Ruas tol seksi tiga itu sendiri terbentang sepanjang 5 kilometer. Mulai dari Desa Pagerluyung Kecamatan Gedek hingga Kecamatan Jetis Mojokerto .

Pimpinan proyek tol, PT Margaharjaya Infrastruktur, Samsul Chair mengatakan selain untuk memacu pertumbuhan ekonomi, ruas jalan tol tersebut juga diharapkan mampu mengurai sejumlah titik macet di jalur utama penghubung Jawa Timur dan Jawa Tengah, tepatnya di bypass Mojokerto.

“Setelah selesai proses konstruksi, sekarang sedang proses layak operasi.

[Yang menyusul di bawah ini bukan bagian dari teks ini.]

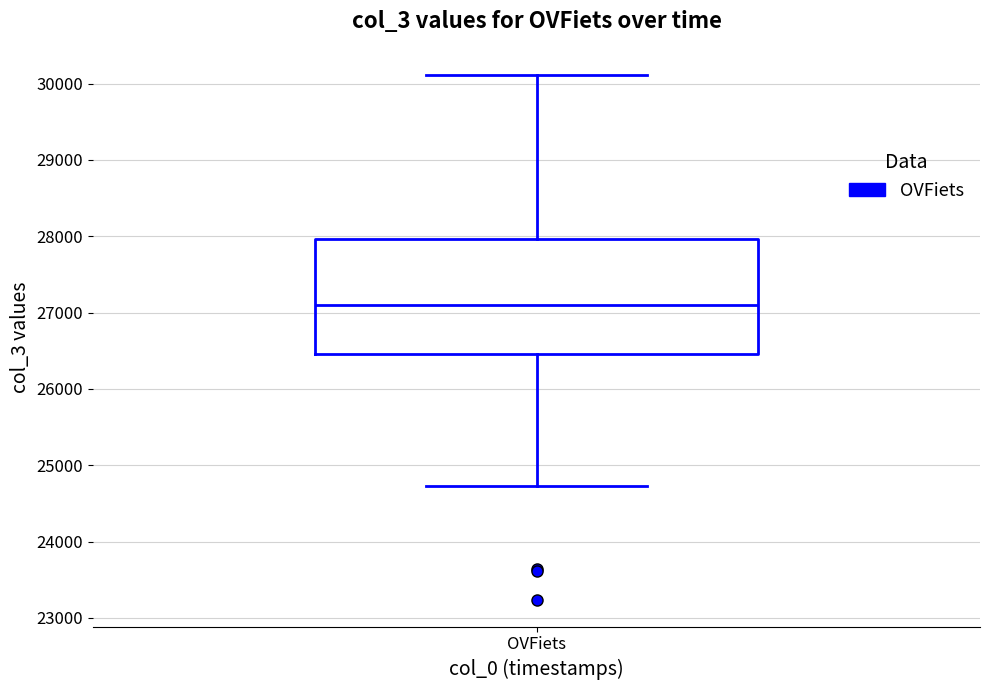

Read this box plot against the y-axis: the position of the median line, the range covered by the box, and the ends of both whiskers. The values are not printed on the chart, so give them approximately, as read against the axis.

median 27100, box 26500 to 28000, whiskers 24700 to 30100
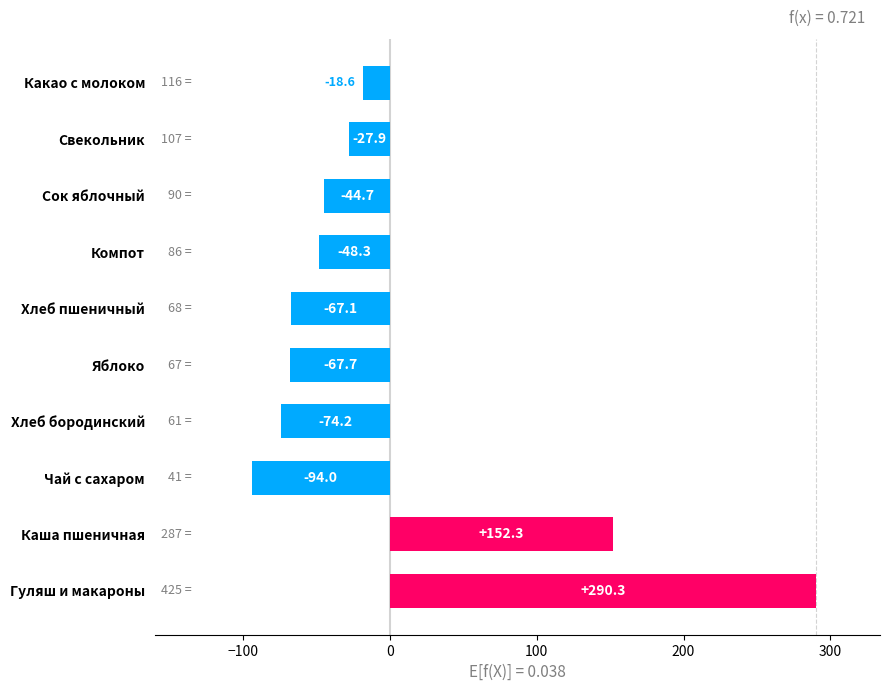

Which label corresponds to the largest value in the chart?

Гуляш и макароны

Kita sudah mengajukan ke Pemerintah untuk bisa dilayak operasikan. Nah proses itulah yang saat ini sedang kita jalankan,” kata Samsul Chair, Kamis (01/12).

Menurut Samsul Chair, selama masa uji coba tersebut, pengendara tidak akan dipungut biaya hingga penetapan tarif tol oleh Kementerian Pekerjaan Umum. Sementara, untuk tol Mojokerto-Kertosono seksi dua dan seksi empat yang hingga saat ini belum rampung ditargetkan selesai pada bulan April 2017 mendatang. Sedangkan seksi satu dengan panjang 14,5 kilometer, yang terbentang sepanjang Kecamatan Bandar kedungmulyo hingga Kecamatan Tembelang Jombang sudah dioperasikan sejak tahun 2014 lalu.

Diketahui, proyek pembangunan jalan tol trans Jawa sepanjang 40,7 kilometer dari Kertosono Nganjuk hingga Mojokerto itu sendiri memakan anggaran sebesar Rp 4 Triliun. Seluruh ruas tol tersebut bakal menghubungkan tol Surabaya–Mojokerto (Sumo ) dan Solo–Kertosono (Soker).(Tari/Jati)

Keterangan gambar: Ruas tol Kertosono–Mojokerto seksi 3 di Desa Pagerluyung Gedek Mojokerto, mulai dioperasikan.